Information given:

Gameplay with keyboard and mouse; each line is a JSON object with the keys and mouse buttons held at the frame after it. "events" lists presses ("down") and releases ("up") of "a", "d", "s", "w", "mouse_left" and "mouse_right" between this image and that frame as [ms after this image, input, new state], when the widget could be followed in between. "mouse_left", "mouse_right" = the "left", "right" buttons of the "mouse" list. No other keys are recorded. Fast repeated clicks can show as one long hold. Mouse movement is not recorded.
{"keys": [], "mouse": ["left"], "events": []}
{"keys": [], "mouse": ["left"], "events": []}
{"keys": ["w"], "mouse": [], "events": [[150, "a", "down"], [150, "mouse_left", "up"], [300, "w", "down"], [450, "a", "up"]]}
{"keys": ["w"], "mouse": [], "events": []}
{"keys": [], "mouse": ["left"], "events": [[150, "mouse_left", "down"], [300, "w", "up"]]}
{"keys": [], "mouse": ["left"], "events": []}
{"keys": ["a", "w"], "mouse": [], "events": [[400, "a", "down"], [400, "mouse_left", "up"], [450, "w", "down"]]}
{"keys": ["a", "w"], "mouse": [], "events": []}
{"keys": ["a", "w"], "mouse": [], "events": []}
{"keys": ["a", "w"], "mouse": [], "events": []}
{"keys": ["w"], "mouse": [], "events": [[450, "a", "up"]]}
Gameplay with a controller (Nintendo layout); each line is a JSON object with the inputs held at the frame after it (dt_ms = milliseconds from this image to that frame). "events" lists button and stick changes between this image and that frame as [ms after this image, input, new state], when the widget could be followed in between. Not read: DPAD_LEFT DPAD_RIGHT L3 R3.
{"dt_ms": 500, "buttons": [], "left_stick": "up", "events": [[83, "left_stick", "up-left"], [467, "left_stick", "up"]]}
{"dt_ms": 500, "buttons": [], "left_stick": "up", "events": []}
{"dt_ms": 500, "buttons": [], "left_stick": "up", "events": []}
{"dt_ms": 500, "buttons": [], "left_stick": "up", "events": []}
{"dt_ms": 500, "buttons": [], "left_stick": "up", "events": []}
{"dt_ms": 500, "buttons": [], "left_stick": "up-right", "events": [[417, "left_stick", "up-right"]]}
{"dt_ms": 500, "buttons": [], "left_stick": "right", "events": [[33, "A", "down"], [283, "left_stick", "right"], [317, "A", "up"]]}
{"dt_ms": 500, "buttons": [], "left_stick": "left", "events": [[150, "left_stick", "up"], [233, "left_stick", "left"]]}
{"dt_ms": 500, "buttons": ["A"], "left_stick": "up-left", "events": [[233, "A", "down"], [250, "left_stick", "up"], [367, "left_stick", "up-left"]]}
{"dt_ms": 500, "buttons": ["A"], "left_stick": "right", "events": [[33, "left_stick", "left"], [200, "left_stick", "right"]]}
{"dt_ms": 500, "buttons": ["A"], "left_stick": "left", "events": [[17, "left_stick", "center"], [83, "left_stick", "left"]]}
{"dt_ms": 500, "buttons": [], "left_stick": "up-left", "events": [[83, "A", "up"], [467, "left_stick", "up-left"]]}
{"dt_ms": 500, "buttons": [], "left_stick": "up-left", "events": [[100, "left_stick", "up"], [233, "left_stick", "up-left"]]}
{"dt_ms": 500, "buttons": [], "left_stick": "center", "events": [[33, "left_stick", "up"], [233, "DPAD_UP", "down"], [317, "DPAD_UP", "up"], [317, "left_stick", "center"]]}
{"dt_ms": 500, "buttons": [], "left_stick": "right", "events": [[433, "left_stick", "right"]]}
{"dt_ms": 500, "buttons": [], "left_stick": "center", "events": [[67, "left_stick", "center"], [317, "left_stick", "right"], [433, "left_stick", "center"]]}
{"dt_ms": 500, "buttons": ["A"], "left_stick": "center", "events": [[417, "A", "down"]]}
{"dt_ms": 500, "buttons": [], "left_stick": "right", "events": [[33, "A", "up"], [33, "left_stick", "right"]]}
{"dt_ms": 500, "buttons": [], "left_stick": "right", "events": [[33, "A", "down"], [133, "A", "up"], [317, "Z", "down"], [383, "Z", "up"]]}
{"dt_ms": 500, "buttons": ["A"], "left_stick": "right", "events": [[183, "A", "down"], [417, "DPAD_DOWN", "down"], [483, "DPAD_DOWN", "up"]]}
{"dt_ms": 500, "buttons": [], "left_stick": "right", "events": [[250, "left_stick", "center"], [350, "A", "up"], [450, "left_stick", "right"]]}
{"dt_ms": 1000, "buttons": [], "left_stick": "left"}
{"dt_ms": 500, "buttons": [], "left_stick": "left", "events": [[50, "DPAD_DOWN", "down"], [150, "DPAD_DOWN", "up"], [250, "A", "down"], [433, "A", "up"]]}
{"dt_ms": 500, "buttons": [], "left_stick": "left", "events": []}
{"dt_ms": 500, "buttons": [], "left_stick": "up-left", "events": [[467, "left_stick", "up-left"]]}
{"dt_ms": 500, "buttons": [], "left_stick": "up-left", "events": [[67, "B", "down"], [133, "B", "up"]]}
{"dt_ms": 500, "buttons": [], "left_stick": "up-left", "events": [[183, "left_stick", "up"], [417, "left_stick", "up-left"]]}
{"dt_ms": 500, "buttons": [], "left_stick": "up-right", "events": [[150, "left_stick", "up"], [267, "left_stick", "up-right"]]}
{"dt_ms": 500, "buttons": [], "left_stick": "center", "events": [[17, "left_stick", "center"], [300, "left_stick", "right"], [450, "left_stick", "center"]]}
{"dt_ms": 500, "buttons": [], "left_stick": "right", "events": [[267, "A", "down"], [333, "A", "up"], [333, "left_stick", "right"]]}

How to complete this task: When you output the entries, keep every word exactly as it stands.

Solution for this exercise:
Gameplay with keyboard and mouse; each line is a JSON object with the keys and mouse buttons held at the frame after it. "events" lists presses ("down") and releases ("up") of "a", "d", "s", "w", "mouse_left" and "mouse_right" between this image and that frame as [ms after this image, input, new state], when the widget could be followed in between. "mouse_left", "mouse_right" = the "left", "right" buttons of the "mouse" list. No other keys are recorded. Fast repeated clicks can show as one long hold. Mouse movement is not recorded.
{"keys": [], "mouse": ["left"], "events": []}
{"keys": [], "mouse": ["left"], "events": []}
{"keys": ["w"], "mouse": [], "events": [[150, "a", "down"], [150, "mouse_left", "up"], [300, "w", "down"], [450, "a", "up"]]}
{"keys": ["w"], "mouse": [], "events": []}
{"keys": [], "mouse": ["left"], "events": [[150, "mouse_left", "down"], [300, "w", "up"]]}
{"keys": [], "mouse": ["left"], "events": []}
{"keys": ["a", "w"], "mouse": [], "events": [[400, "a", "down"], [400, "mouse_left", "up"], [450, "w", "down"]]}
{"keys": ["a", "w"], "mouse": [], "events": []}
{"keys": ["a", "w"], "mouse": [], "events": []}
{"keys": ["a", "w"], "mouse": [], "events": []}
{"keys": ["w"], "mouse": [], "events": [[450, "a", "up"]]}
Gameplay with a controller (Nintendo layout); each line is a JSON object with the inputs held at the frame after it (dt_ms = milliseconds from this image to that frame). "events" lists button and stick changes between this image and that frame as [ms after this image, input, new state], when the widget could be followed in between. Not read: DPAD_LEFT DPAD_RIGHT L3 R3.
{"dt_ms": 500, "buttons": [], "left_stick": "up", "events": [[83, "left_stick", "up-left"], [467, "left_stick", "up"]]}
{"dt_ms": 500, "buttons": [], "left_stick": "up", "events": []}
{"dt_ms": 500, "buttons": [], "left_stick": "up", "events": []}
{"dt_ms": 500, "buttons": [], "left_stick": "up", "events": []}
{"dt_ms": 500, "buttons": [], "left_stick": "up", "events": []}
{"dt_ms": 500, "buttons": [], "left_stick": "up-right", "events": [[417, "left_stick", "up-right"]]}
{"dt_ms": 500, "buttons": [], "left_stick": "right", "events": [[33, "A", "down"], [283, "left_stick", "right"], [317, "A", "up"]]}
{"dt_ms": 500, "buttons": [], "left_stick": "left", "events": [[150, "left_stick", "up"], [233, "left_stick", "left"]]}
{"dt_ms": 500, "buttons": ["A"], "left_stick": "up-left", "events": [[233, "A", "down"], [250, "left_stick", "up"], [367, "left_stick", "up-left"]]}
{"dt_ms": 500, "buttons": ["A"], "left_stick": "right", "events": [[33, "left_stick", "left"], [200, "left_stick", "right"]]}
{"dt_ms": 500, "buttons": ["A"], "left_stick": "left", "events": [[17, "left_stick", "center"], [83, "left_stick", "left"]]}
{"dt_ms": 500, "buttons": [], "left_stick": "up-left", "events": [[83, "A", "up"], [467, "left_stick", "up-left"]]}
{"dt_ms": 500, "buttons": [], "left_stick": "up-left", "events": [[100, "left_stick", "up"], [233, "left_stick", "up-left"]]}
{"dt_ms": 500, "buttons": [], "left_stick": "center", "events": [[33, "left_stick", "up"], [233, "DPAD_UP", "down"], [317, "DPAD_UP", "up"], [317, "left_stick", "center"]]}
{"dt_ms": 500, "buttons": [], "left_stick": "right", "events": [[433, "left_stick", "right"]]}
{"dt_ms": 500, "buttons": [], "left_stick": "center", "events": [[67, "left_stick", "center"], [317, "left_stick", "right"], [433, "left_stick", "center"]]}
{"dt_ms": 500, "buttons": ["A"], "left_stick": "center", "events": [[417, "A", "down"]]}
{"dt_ms": 500, "buttons": [], "left_stick": "right", "events": [[33, "A", "up"], [33, "left_stick", "right"]]}
{"dt_ms": 500, "buttons": [], "left_stick": "right", "events": [[33, "A", "down"], [133, "A", "up"], [317, "Z", "down"], [383, "Z", "up"]]}
{"dt_ms": 500, "buttons": ["A"], "left_stick": "right", "events": [[183, "A", "down"], [417, "DPAD_DOWN", "down"], [483, "DPAD_DOWN", "up"]]}
{"dt_ms": 500, "buttons": [], "left_stick": "right", "events": [[250, "left_stick", "center"], [350, "A", "up"], [450, "left_stick", "right"]]}
{"dt_ms": 1000, "buttons": [], "left_stick": "left"}
{"dt_ms": 500, "buttons": [], "left_stick": "left", "events": [[50, "DPAD_DOWN", "down"], [150, "DPAD_DOWN", "up"], [250, "A", "down"], [433, "A", "up"]]}
{"dt_ms": 500, "buttons": [], "left_stick": "left", "events": []}
{"dt_ms": 500, "buttons": [], "left_stick": "up-left", "events": [[467, "left_stick", "up-left"]]}
{"dt_ms": 500, "buttons": [], "left_stick": "up-left", "events": [[67, "B", "down"], [133, "B", "up"]]}
{"dt_ms": 500, "buttons": [], "left_stick": "up-left", "events": [[183, "left_stick", "up"], [417, "left_stick", "up-left"]]}
{"dt_ms": 500, "buttons": [], "left_stick": "up-right", "events": [[150, "left_stick", "up"], [267, "left_stick", "up-right"]]}
{"dt_ms": 500, "buttons": [], "left_stick": "center", "events": [[17, "left_stick", "center"], [300, "left_stick", "right"], [450, "left_stick", "center"]]}
{"dt_ms": 500, "buttons": [], "left_stick": "right", "events": [[267, "A", "down"], [333, "A", "up"], [333, "left_stick", "right"]]}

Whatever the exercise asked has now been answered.